The Story Behind This Property
The 8B Preserve (mentioned on IL Bird, Bee, and Butterfly Sanctuary) is more than a bird, bee, and butterfly sanctuary in Illinois. It is also an ongoing experiment in conservation, accessibility, sustainability, and learning.
Like many properties throughout Illinois, this yard was once maintained primarily as a traditional lawn. For years, we tried to keep up with the expectations that many communities place on residential landscapes. The result was a constant cycle of mowing, trimming, weed control, and maintenance that consumed time, money, fuel, and physical effort while providing very little benefit to wildlife.
We began asking simple questions:
What if this property could do more?
What if it could feed pollinators instead of just producing grass? The bee population is dying and at risk of extinction due to insecticides.
What if our yard could support birds instead of requiring constant mowing?
What if it could become part of the solution to habitat loss rather than contributing to it?
Those questions became the foundation of what is now known as the 8B Preserve, a place that supports Birds, Bees, Butterflies, Berries (and other sustainable, healthful foods), Bellies (reducing hunger and helping feed people), Books, Brains (education, learning, and knowledge), and Businesses (small businesses and solopreneurs).
Why There Is No Traditional Grass Lawn
Many people assume that grass is the natural state of a yard. In reality, the modern American lawn is a highly managed landscape that requires significant ongoing maintenance.

Records:
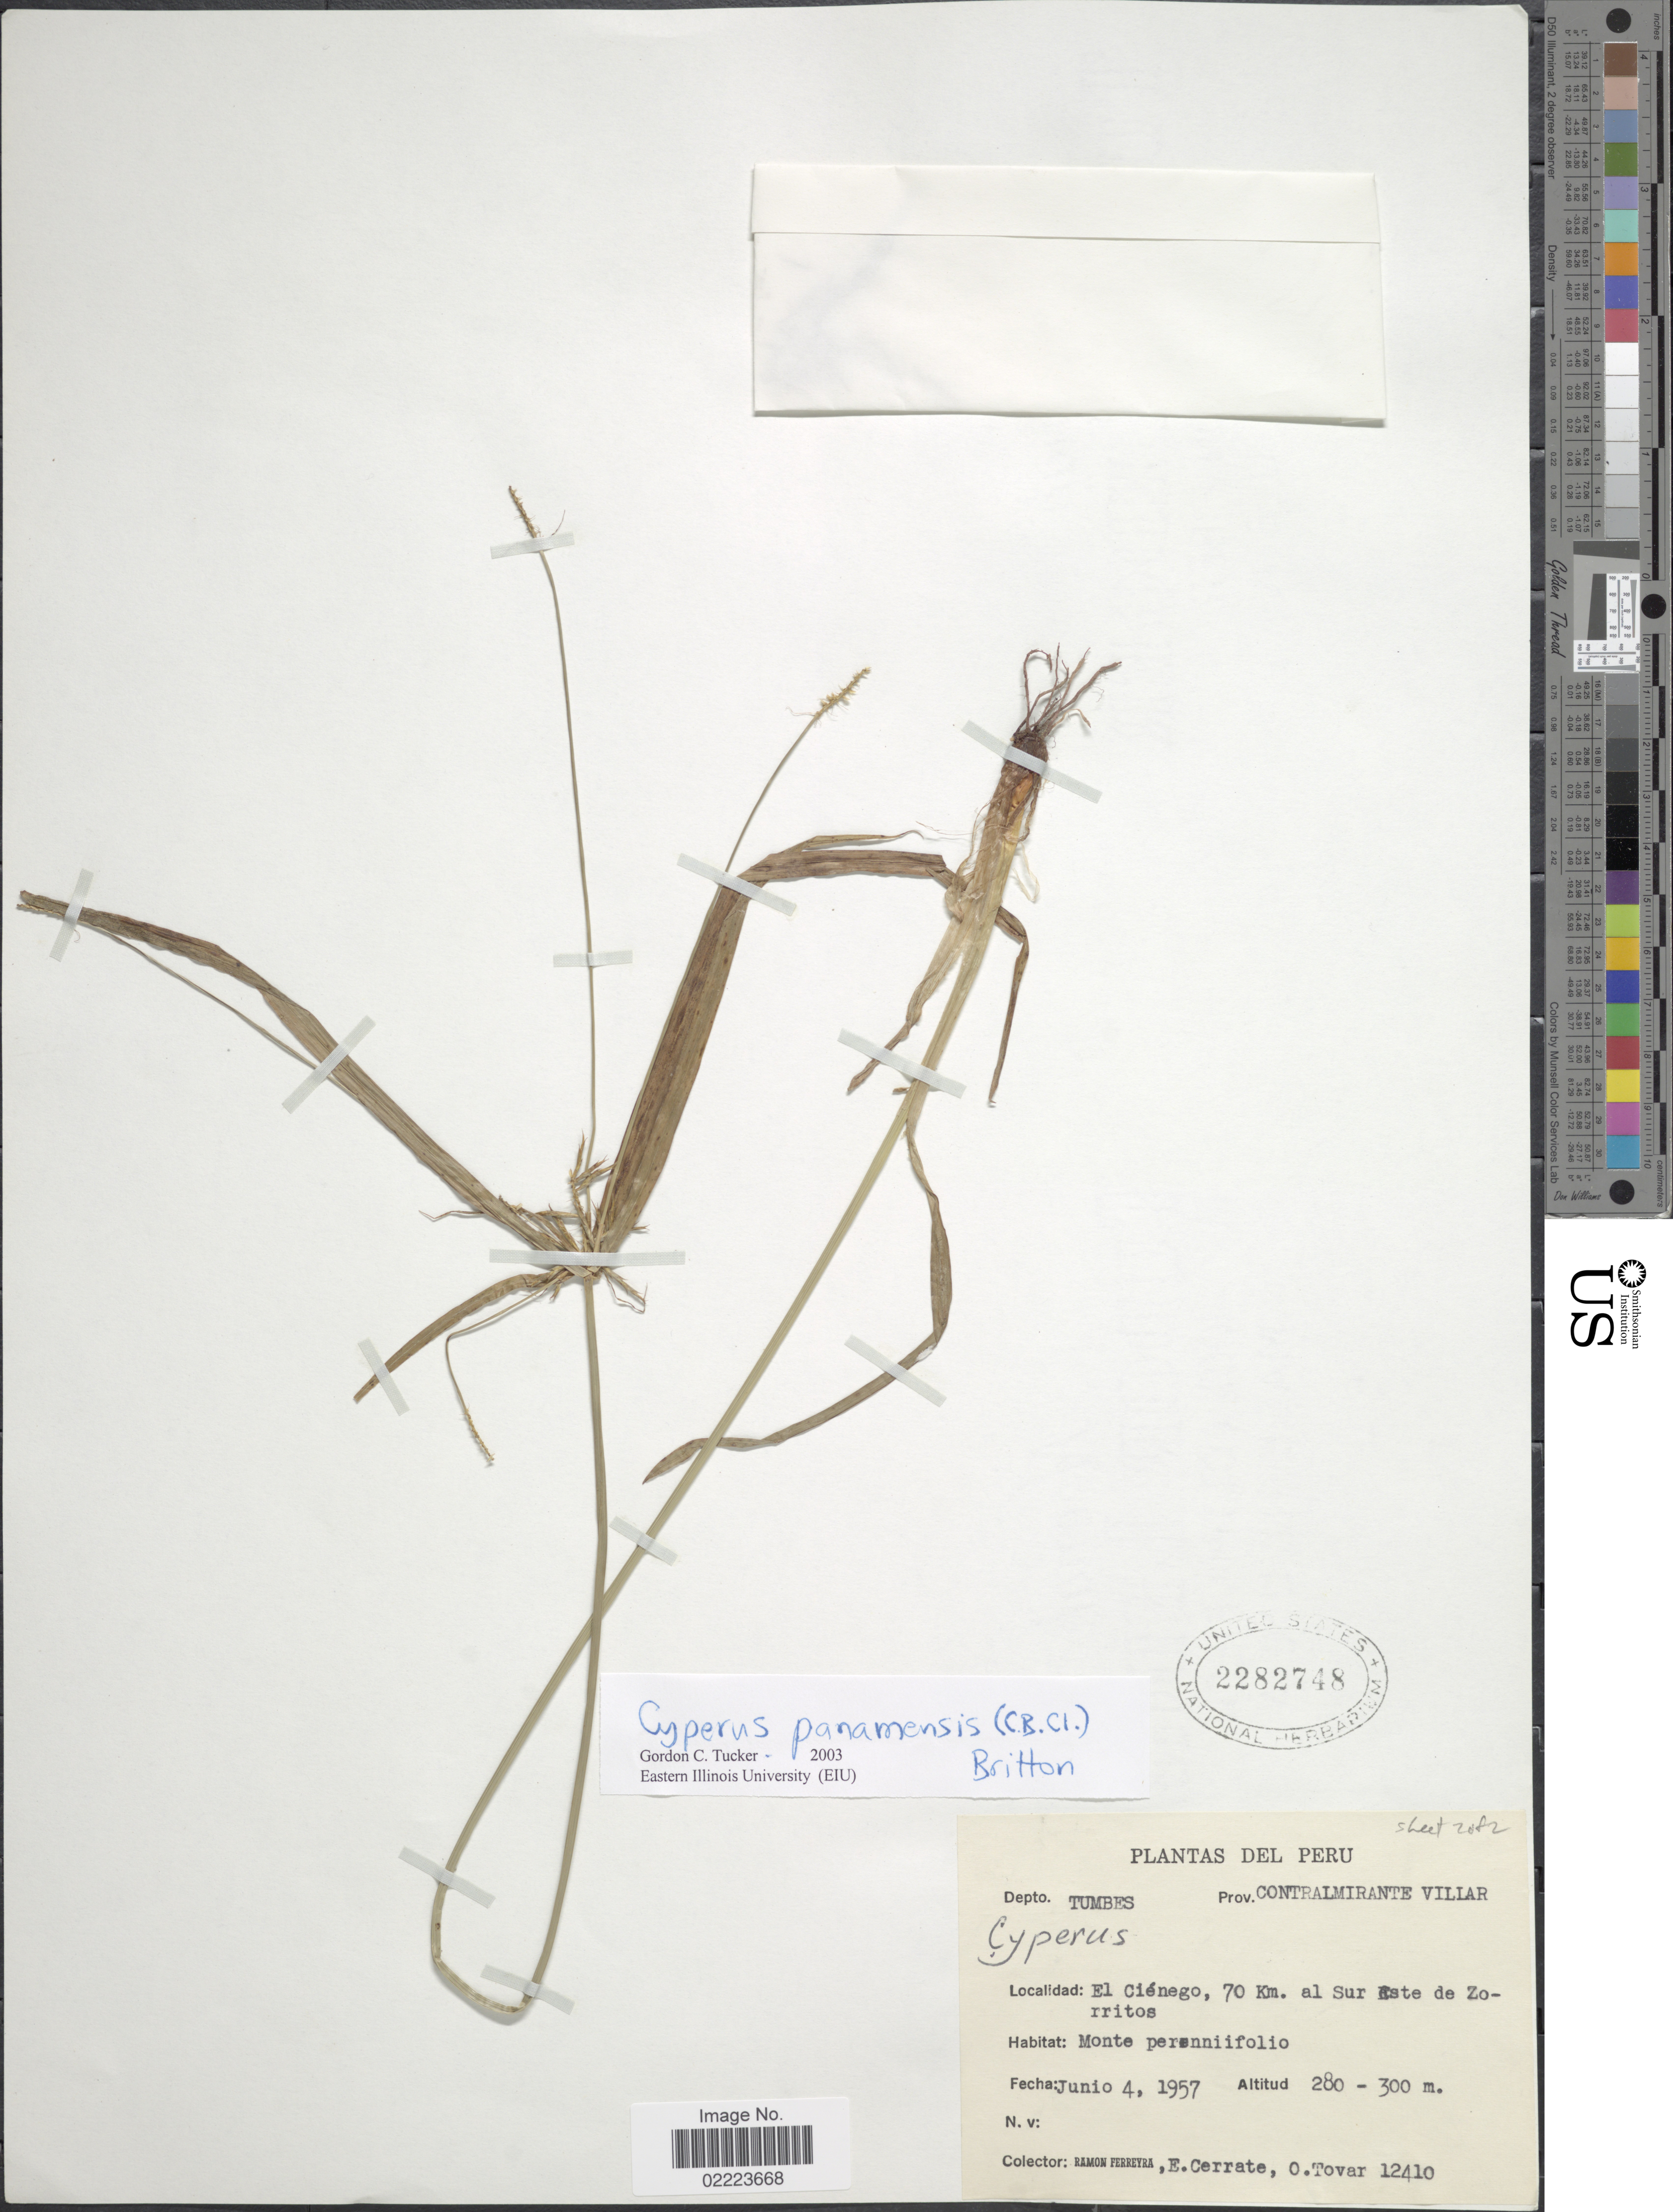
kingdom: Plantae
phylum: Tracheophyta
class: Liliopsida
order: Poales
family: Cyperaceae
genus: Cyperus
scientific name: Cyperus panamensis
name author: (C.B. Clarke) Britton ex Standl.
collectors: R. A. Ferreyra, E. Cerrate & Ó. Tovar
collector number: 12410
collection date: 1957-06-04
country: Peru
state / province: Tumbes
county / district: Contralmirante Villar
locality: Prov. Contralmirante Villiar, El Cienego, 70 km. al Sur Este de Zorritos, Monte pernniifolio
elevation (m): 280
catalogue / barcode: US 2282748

**Instructions**
1: Reproduce word for word the passage of the 8B Preserve text starting with "Like many properties" and going on through "could do more?".
2: Continue the 8B Preserve text, picking up right after its last sentence.

**Per-task outputs**
1:
Like many properties throughout Illinois, this yard was once maintained primarily as a traditional lawn. For years, we tried to keep up with the expectations that many communities place on residential landscapes. The result was a constant cycle of mowing, trimming, weed control, and maintenance that consumed time, money, fuel, and physical effort while providing very little benefit to wildlife.
We began asking simple questions:
What if this property could do more?

2:
Traditional lawns often demand:
- Frequent mowing
- Watering during dry periods
- Fertilizer applications
- Weed control
- Fuel or electricity
- Ongoing labor and expense
While lawns may have their place, they provide relatively little food or habitat for wildlife when compared to more diverse plant communities.
A yard filled with turf grass may appear neat and orderly, but it offers no nectar for pollinators, no seeds for birds, no host plants for butterflies and moths, and no shelter for wildlife.
The 8B Preserve was intentionally designed to move away from the idea that a residential property must be covered by short-cut grass.
Instead, our goal is to create a landscape that provides ecological value while remaining manageable for the people who live here.
A Property Shaped by Reality
Conservation is not the only reason this property looks different from a conventional lawn.
Like many Americans, our family faces real-world limitations.
We live with multiple disabilities that affect mobility, stamina, balance, and physical endurance. Tasks such as mowing, trimming, hauling yard waste, and maintaining a lawn are not simply inconvenient. They can be physically difficult or, at times, impossible. Like many disabled people, the residents have low income and cannot afford to hire a landscaper to mow for them.
When people discuss landscaping, they often assume that every homeowner is able-bodied and has unlimited time, money, and energy.
That is not reality for many families.
The 8B Preserve was created in part because we needed a landscape that could work with our circumstances rather than against them.
Instead of fighting the property every week, we began exploring ways to make the property more self-sustaining, more environmentally beneficial, and more accessible to animals and humans (able-bodied and disabled alike).
The Problem With Fighting Nature
Nature abhors a vacuum. It always fills empty space. When a piece of ground is left as bare dirt, plants move in.
The question is not whether something will grow. The question is what will grow.
Many plants commonly dismissed as weeds are actually performing important ecological functions.
Dandelions provide nectar and pollen.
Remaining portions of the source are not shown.